■ **Exercise goal**:
Exact copy, pictures excluded: output the lines from the opening of the entries through the line bearing "left hip: (271, 292)".

[Body or hand keypoint data]
▼▼▼
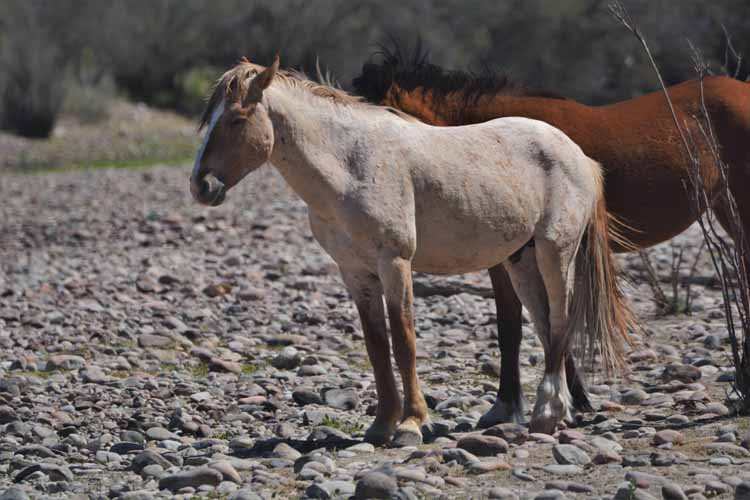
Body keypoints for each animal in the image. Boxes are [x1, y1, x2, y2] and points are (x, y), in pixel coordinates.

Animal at [189, 55, 636, 446]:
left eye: (236, 118)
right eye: (209, 119)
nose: (201, 186)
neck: (351, 164)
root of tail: (579, 155)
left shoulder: (395, 262)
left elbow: (404, 341)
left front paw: (411, 424)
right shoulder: (356, 273)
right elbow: (376, 345)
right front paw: (381, 424)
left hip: (554, 252)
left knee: (561, 320)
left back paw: (547, 413)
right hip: (521, 261)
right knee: (546, 324)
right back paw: (560, 411)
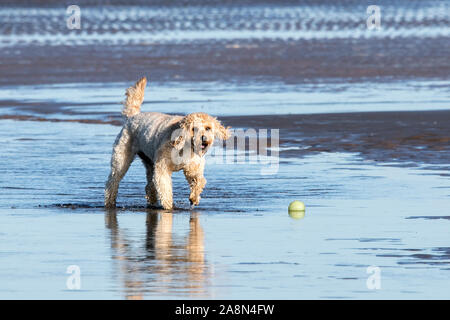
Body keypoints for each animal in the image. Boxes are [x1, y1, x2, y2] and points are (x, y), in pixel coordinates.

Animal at [105, 76, 230, 209]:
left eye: (208, 128)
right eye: (193, 129)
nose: (204, 139)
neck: (184, 146)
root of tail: (133, 116)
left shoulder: (192, 168)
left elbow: (199, 181)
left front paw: (194, 198)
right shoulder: (162, 168)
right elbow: (164, 187)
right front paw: (168, 207)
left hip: (150, 162)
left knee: (149, 185)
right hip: (121, 158)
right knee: (113, 181)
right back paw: (110, 202)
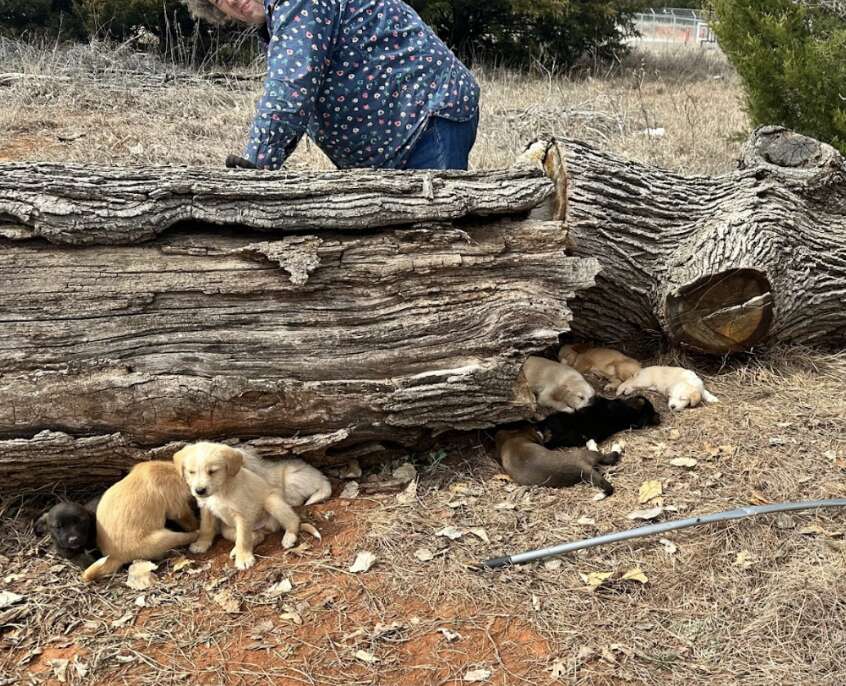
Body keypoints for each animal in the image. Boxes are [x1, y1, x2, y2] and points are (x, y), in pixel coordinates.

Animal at [174, 444, 330, 572]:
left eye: (212, 471)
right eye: (191, 472)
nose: (199, 491)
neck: (221, 490)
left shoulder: (242, 513)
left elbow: (243, 538)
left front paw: (244, 559)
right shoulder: (206, 509)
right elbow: (206, 528)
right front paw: (201, 544)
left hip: (272, 501)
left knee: (293, 519)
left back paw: (288, 537)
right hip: (228, 529)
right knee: (256, 536)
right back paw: (240, 548)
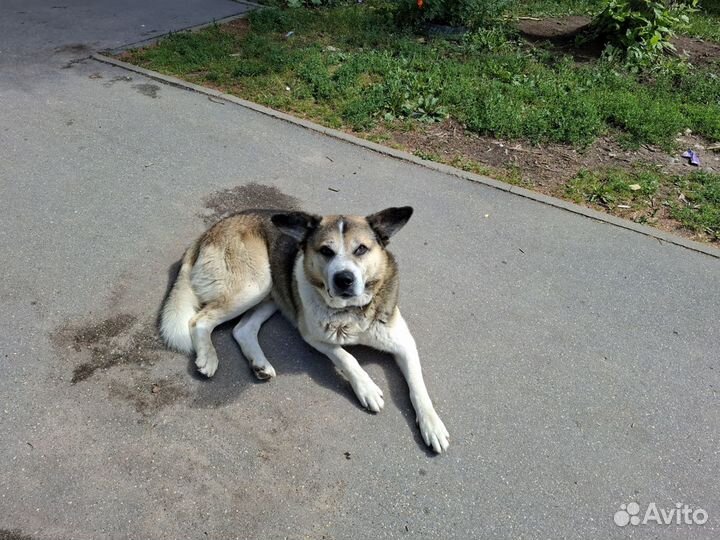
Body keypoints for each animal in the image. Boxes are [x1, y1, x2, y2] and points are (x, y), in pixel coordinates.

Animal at [160, 209, 448, 454]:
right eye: (326, 251)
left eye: (361, 249)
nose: (344, 279)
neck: (349, 310)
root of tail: (212, 230)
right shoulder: (311, 335)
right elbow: (347, 357)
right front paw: (367, 388)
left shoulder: (404, 344)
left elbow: (418, 387)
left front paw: (432, 425)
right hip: (256, 285)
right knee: (199, 320)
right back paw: (208, 357)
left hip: (271, 292)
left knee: (242, 329)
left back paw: (260, 364)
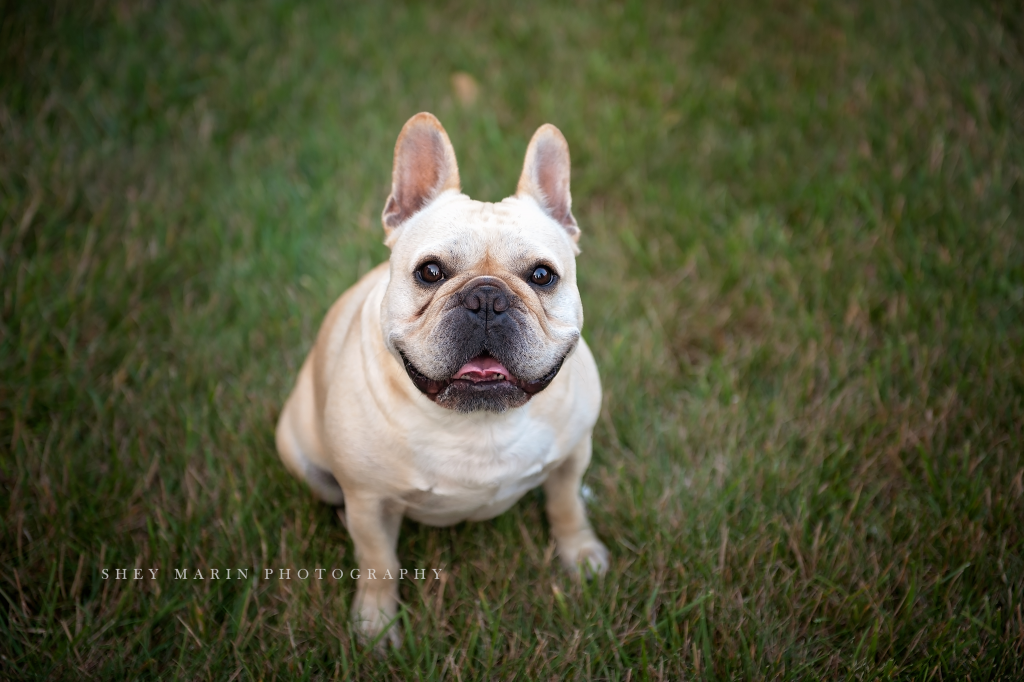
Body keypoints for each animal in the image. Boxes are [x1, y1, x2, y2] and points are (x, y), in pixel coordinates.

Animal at [274, 111, 606, 643]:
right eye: (430, 272)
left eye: (542, 276)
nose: (487, 297)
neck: (479, 423)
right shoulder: (370, 502)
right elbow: (378, 561)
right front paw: (375, 624)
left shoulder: (573, 457)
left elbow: (567, 506)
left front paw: (582, 555)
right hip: (302, 457)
▲▲▲
■ **Expected output**:
Body keypoints for each animal in the image. Boxes are [x1, y1, x2, y2] and points are (x, y), in pixel coordinates.

Animal at [189, 55, 636, 446]:
left eye: (236, 118)
right eye: (209, 119)
nose: (201, 186)
neck: (351, 164)
root of tail: (579, 155)
left shoulder: (395, 262)
left elbow: (404, 341)
left front paw: (411, 424)
right shoulder: (356, 273)
right elbow: (376, 345)
right front paw: (381, 424)
left hip: (554, 252)
left knee: (561, 320)
left back paw: (547, 413)
right hip: (521, 261)
right knee: (546, 324)
right back paw: (560, 411)
Body keypoints for each animal in the image. Boxes are [x1, y1, x2, y2] and points are (x, y), in pixel coordinates.

Animal at [105, 76, 230, 209]:
left eye: (208, 128)
right eye: (193, 129)
nose: (204, 139)
neck: (184, 146)
root of tail: (133, 116)
left shoulder: (192, 168)
left elbow: (199, 181)
left front paw: (194, 198)
right shoulder: (162, 168)
right elbow: (164, 187)
right front paw: (168, 207)
left hip: (150, 162)
left knee: (149, 185)
right hip: (121, 158)
right knee: (113, 181)
right back paw: (110, 202)
Body keypoints for each animal in the image. Boxes are [x1, y1, x2, y2] and points are (x, y), in pixel coordinates.

Animal at [174, 444, 330, 572]:
left eye: (212, 471)
right eye: (191, 472)
nose: (199, 491)
neck: (221, 490)
left shoulder: (242, 513)
left elbow: (243, 538)
left front paw: (244, 559)
right shoulder: (206, 509)
right elbow: (206, 528)
right front paw: (201, 544)
left hip: (272, 501)
left knee: (293, 519)
left back paw: (288, 537)
right hip: (228, 529)
right knee: (256, 536)
right back paw: (240, 548)
Body keypoints for each animal in the image. Boxes are [x1, y1, x2, y2] and points are (x, y), in pixel coordinates.

Animal at [160, 209, 448, 454]:
right eye: (326, 251)
left eye: (361, 249)
nose: (344, 279)
neck: (349, 310)
root of tail: (212, 230)
right shoulder: (311, 335)
right elbow: (347, 357)
right front paw: (367, 388)
left shoulder: (404, 344)
left elbow: (418, 387)
left front paw: (432, 425)
right hip: (256, 285)
right knee: (199, 320)
right back paw: (208, 357)
left hip: (271, 292)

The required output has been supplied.